▶ [WHAT IS NEEDED]:
Reproduce the listing with every occurrence of "combinação" substituted by "mistura", leaving all other text unchanged and omitting the pictures.

▶ [EXTRACTED MATERIAL]:
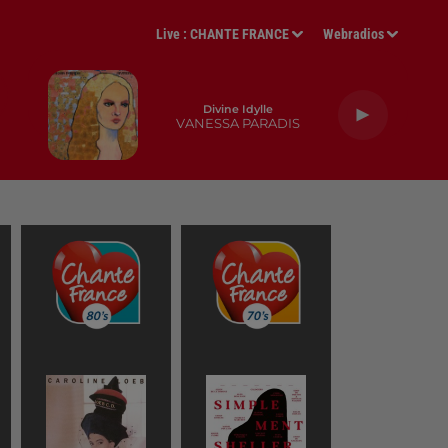
Live :
CHANTE FRANCE
Webradios
Divine Idylle
VANESSA PARADIS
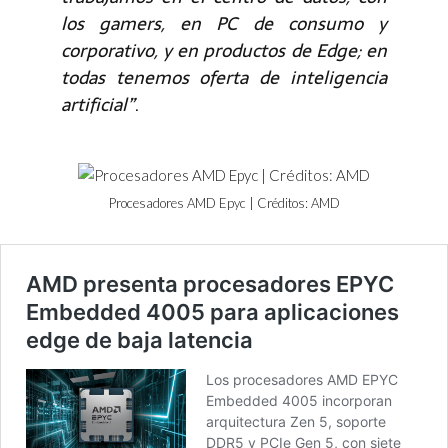
los gamers, en PC de consumo y
corporativo, y en productos de Edge; en
todas tenemos oferta de inteligencia
artificial”
.
Procesadores AMD Epyc | Créditos: AMD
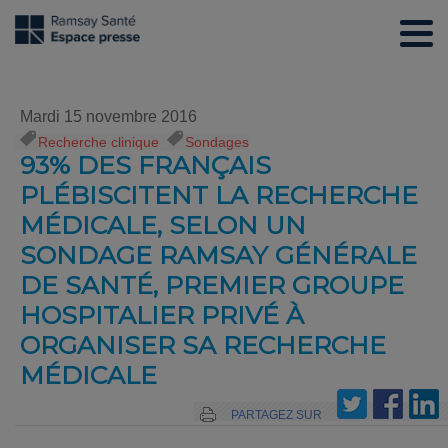
Mardi 15 novembre 2016
Recherche clinique
,
Sondages
93% DES FRANÇAIS
PLÉBISCITENT LA RECHERCHE
MÉDICALE, SELON UN
SONDAGE RAMSAY GÉNÉRALE
DE SANTÉ, PREMIER GROUPE
HOSPITALIER PRIVÉ À
ORGANISER SA RECHERCHE
MÉDICALE
PARTAGEZ SUR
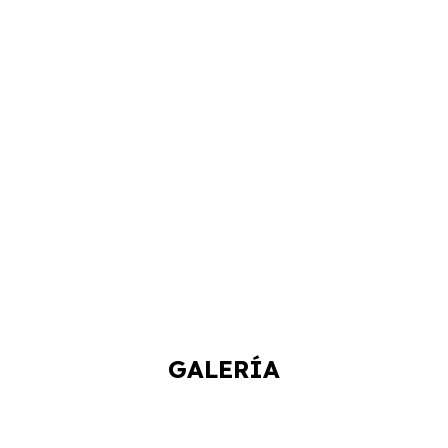
GALERÍA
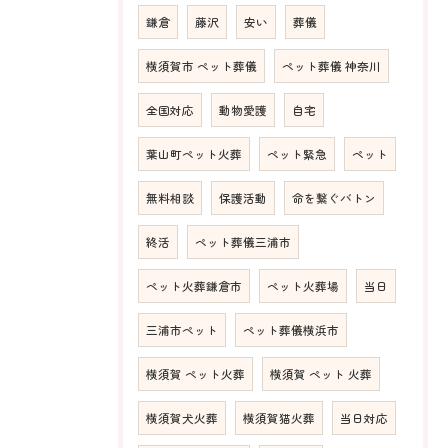
鎌倉
藤沢
安い
葬儀
横須賀市 ペット葬儀
ペット葬儀 神奈川
全国対応
動物愛護
自宅
葉山町ペット火葬
ペット緊急
ペット
無料相談
保護活動
命を繋ぐバトン
終活
ペット葬儀三浦市
ペット火葬鎌倉市
ペット火葬場
当日
三浦市ペット
ペット葬儀横浜市
横須賀 ペット火葬
横須賀 ペット 火葬
横須賀犬火葬
横須賀猫火葬
当日対応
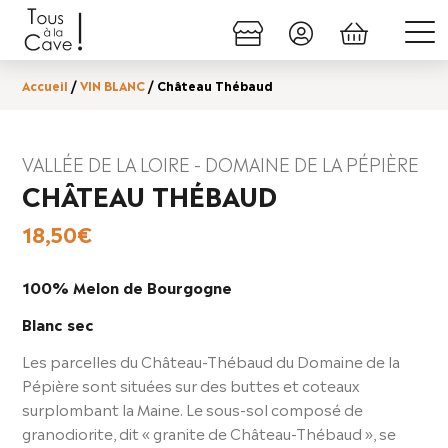
Accueil
/
VIN BLANC
/ Château Thébaud
VALLÉE DE LA LOIRE - DOMAINE DE LA PÉPIÈRE
CHÂTEAU THÉBAUD
18,50
€
100% Melon de Bourgogne
Blanc sec
Les parcelles du Château-Thébaud du Domaine de la
Pépière sont situées sur des buttes et coteaux
surplombant la Maine. Le sous-sol composé de
granodiorite, dit « granite de Château-Thébaud », se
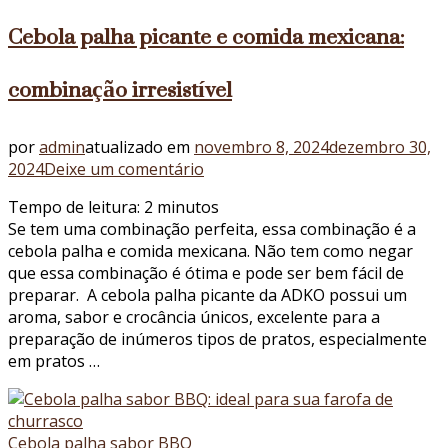
Cebola palha picante e comida mexicana:
combinação irresistível
por
admin
atualizado em
novembro 8, 2024
dezembro 30,
em
2024
Deixe um comentário
Cebola
Tempo de leitura:
2
minutos
palha
Se tem uma combinação perfeita, essa combinação é a
picante
cebola palha e comida mexicana. Não tem como negar
e
que essa combinação é ótima e pode ser bem fácil de
comida
preparar. A cebola palha picante da ADKO possui um
mexicana:
aroma, sabor e crocância únicos, excelente para a
combinação
preparação de inúmeros tipos de pratos, especialmente
irresistível
em pratos …
Cebola palha sabor BBQ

▶ [SOLVED EXERCISE]:
Live :
CHANTE FRANCE
Webradios
Divine Idylle
VANESSA PARADIS
los gamers, en PC de consumo y
corporativo, y en productos de Edge; en
todas tenemos oferta de inteligencia
artificial”
.
Procesadores AMD Epyc | Créditos: AMD
Mardi 15 novembre 2016
Recherche clinique
,
Sondages
93% DES FRANÇAIS
PLÉBISCITENT LA RECHERCHE
MÉDICALE, SELON UN
SONDAGE RAMSAY GÉNÉRALE
DE SANTÉ, PREMIER GROUPE
HOSPITALIER PRIVÉ À
ORGANISER SA RECHERCHE
MÉDICALE
PARTAGEZ SUR
GALERÍA
鎌倉
藤沢
安い
葬儀
横須賀市 ペット葬儀
ペット葬儀 神奈川
全国対応
動物愛護
自宅
葉山町ペット火葬
ペット緊急
ペット
無料相談
保護活動
命を繋ぐバトン
終活
ペット葬儀三浦市
ペット火葬鎌倉市
ペット火葬場
当日
三浦市ペット
ペット葬儀横浜市
横須賀 ペット火葬
横須賀 ペット 火葬
横須賀犬火葬
横須賀猫火葬
当日対応
Accueil
/
VIN BLANC
/ Château Thébaud
VALLÉE DE LA LOIRE - DOMAINE DE LA PÉPIÈRE
CHÂTEAU THÉBAUD
18,50
€
100% Melon de Bourgogne
Blanc sec
Les parcelles du Château-Thébaud du Domaine de la
Pépière sont situées sur des buttes et coteaux
surplombant la Maine. Le sous-sol composé de
granodiorite, dit « granite de Château-Thébaud », se
Cebola palha picante e comida mexicana:
mistura irresistível
por
admin
atualizado em
novembro 8, 2024
dezembro 30,
em
2024
Deixe um comentário
Cebola
Tempo de leitura:
2
minutos
palha
Se tem uma mistura perfeita, essa mistura é a
picante
cebola palha e comida mexicana. Não tem como negar
e
que essa mistura é ótima e pode ser bem fácil de
comida
preparar. A cebola palha picante da ADKO possui um
mexicana:
aroma, sabor e crocância únicos, excelente para a
mistura
preparação de inúmeros tipos de pratos, especialmente
irresistível
em pratos …
Cebola palha sabor BBQ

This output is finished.